British-based bank HSBC's profits fell by an expected 28% in the first half of 2008 as losses associated with the US mortgage crisis kept swelling.
LONDON - Europe's biggest bank HSBC Holdings said its first-half profit fell 28 percent, in line with analysts' forecasts, as a $14 billion hit on bad debts on US home loans and asset writedowns countered strong Asian growth.
HSBC said pretax profit in the six months to the end of June were $10.2 billion, down from $14.2 billion a year before. The average forecast in a Reuters poll of seven analysts was $10.1 billion.
By 0905 GMT HSBC's London-listed shares were down around 1 percent at 829 pence.
The bank said the outlook for economies was "highly challenging" after deteriorating progressively in the first half. It predicted growth in emerging markets would hold up "reasonably well, albeit with less momentum than in the recent past".

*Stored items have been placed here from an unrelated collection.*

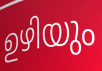
ഉഴിയും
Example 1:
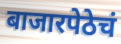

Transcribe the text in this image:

बाजारपेठेचं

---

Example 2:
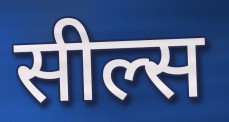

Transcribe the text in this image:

सील्स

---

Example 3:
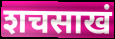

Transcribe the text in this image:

शचसाखं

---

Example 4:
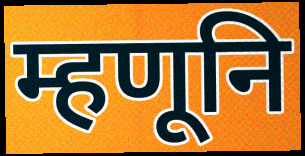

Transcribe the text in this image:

म्हणूनि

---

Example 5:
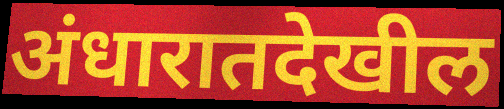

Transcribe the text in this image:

अंधारातदेखील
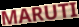
MARUTI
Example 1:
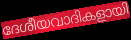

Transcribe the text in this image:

ദേശീയവാദികളായി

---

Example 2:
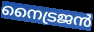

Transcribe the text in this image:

നൈട്രജൻ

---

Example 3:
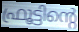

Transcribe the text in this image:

ഫ്രൂട്ടിന്റെ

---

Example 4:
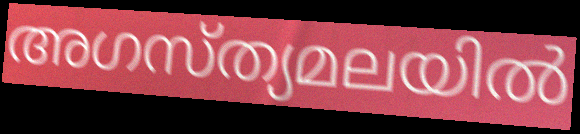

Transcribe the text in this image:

അഗസ്ത്യമലയിൽ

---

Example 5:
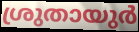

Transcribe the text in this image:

ശ്രുതായുർ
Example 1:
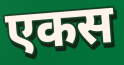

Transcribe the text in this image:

एकस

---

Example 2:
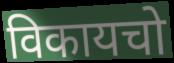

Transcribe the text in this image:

विकायचो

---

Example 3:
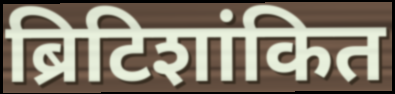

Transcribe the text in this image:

ब्रिटिशांकित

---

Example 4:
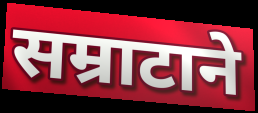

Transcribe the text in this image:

सम्राटाने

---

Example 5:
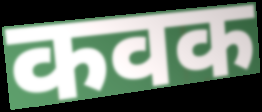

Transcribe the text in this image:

कवक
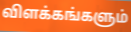
விளக்கங்களும்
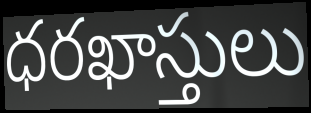
ధరఖాస్తులు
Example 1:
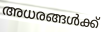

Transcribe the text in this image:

അധരങ്ങൾക്ക്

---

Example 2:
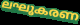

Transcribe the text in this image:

ലഘൂകരണ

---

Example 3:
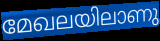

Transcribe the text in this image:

മേഖലയിലാണു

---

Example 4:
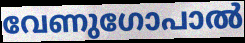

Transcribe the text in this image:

വേണുഗോപാൽ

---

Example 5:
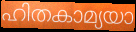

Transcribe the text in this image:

ഹിതകാമ്യയാ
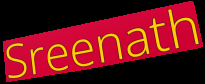
Sreenath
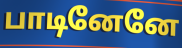
பாடினேனே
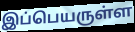
இப்பெயருள்ள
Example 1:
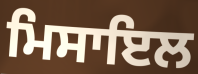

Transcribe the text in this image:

ਮਿਸਾਇਲ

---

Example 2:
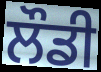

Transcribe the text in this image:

ਲੌਡੀ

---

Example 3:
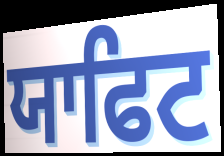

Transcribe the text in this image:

ਯਾਫਿਟ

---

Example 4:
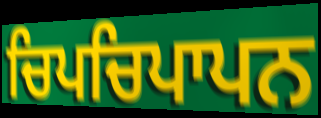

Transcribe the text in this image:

ਚਿਪਚਿਪਾਪਨ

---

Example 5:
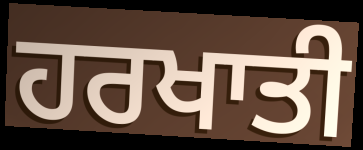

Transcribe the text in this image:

ਹਰਖਾਤੀ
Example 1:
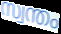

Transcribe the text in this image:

സ്വന്തം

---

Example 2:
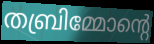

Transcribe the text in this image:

തബ്രിമ്മോന്റെ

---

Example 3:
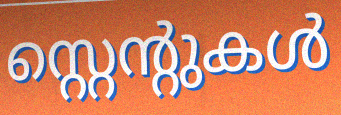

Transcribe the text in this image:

സ്റ്റെന്റുകൾ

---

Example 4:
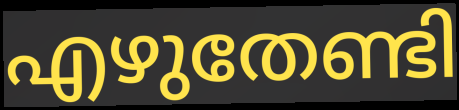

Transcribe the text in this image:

എഴുതേണ്ടി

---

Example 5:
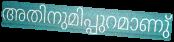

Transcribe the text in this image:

അതിനുമിപ്പുറമാണു്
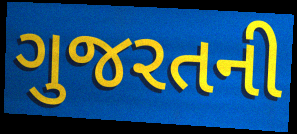
ગુજરતની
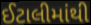
ઈટાલીમાંથી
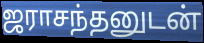
ஜராசந்தனுடன்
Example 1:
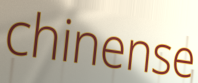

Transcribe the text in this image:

chinense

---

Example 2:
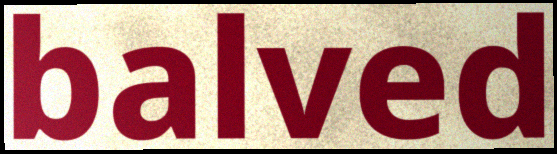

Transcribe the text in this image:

balved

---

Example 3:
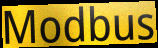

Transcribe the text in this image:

Modbus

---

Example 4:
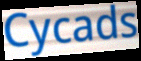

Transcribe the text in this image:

Cycads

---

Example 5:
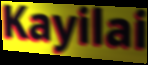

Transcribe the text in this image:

Kayilai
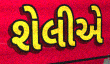
શેલીએ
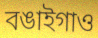
বঙাইগাও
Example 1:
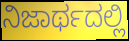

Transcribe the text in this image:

ನಿಜಾರ್ಥದಲ್ಲಿ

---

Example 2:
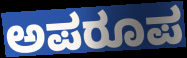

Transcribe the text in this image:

ಅಪರೂಪ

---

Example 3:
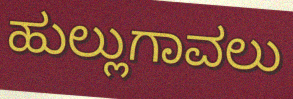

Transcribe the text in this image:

ಹುಲ್ಲುಗಾವಲು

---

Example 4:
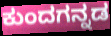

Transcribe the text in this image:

ಕುಂದಗನ್ನಡ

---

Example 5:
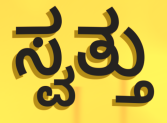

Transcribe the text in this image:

ಸ್ವತ್ತು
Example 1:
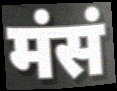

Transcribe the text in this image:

मंसं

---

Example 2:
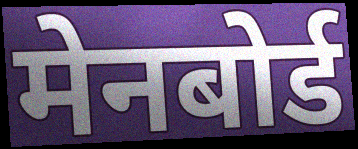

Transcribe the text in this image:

मेनबोर्ड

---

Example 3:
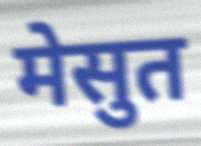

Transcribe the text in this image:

मेसुत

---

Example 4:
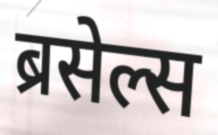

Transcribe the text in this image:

ब्रसेल्स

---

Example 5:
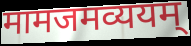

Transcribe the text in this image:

मामजमव्ययम्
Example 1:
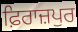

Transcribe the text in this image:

ਫ਼ਿਰਾਜ਼ਪੁਰ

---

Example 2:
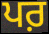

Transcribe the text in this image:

ਪਰ਼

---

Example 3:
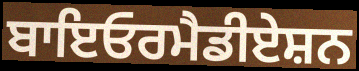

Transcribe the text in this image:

ਬਾਇਓਰਮੈਡੀਏਸ਼ਨ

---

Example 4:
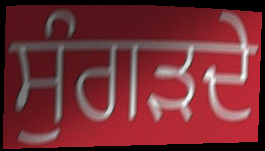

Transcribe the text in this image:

ਸੁੰਗੜਦੇ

"Ultimately the real economy will recover from this crisis, although it may get worse before it gets better," HSBC Chairman Stephen Green said in a statement.
The bank's impairment charge was $10.1 billion for the six months, up 58 percent from a year ago, mainly due to losses from its book of US mortgages.
Its investment bank also wrote down $3.9 billion on its exposure to credit trading, monolines and leverage acquisition financing loans. Profits in Global Banking and Markets fell 35 percent from a year before to $2.7 billion.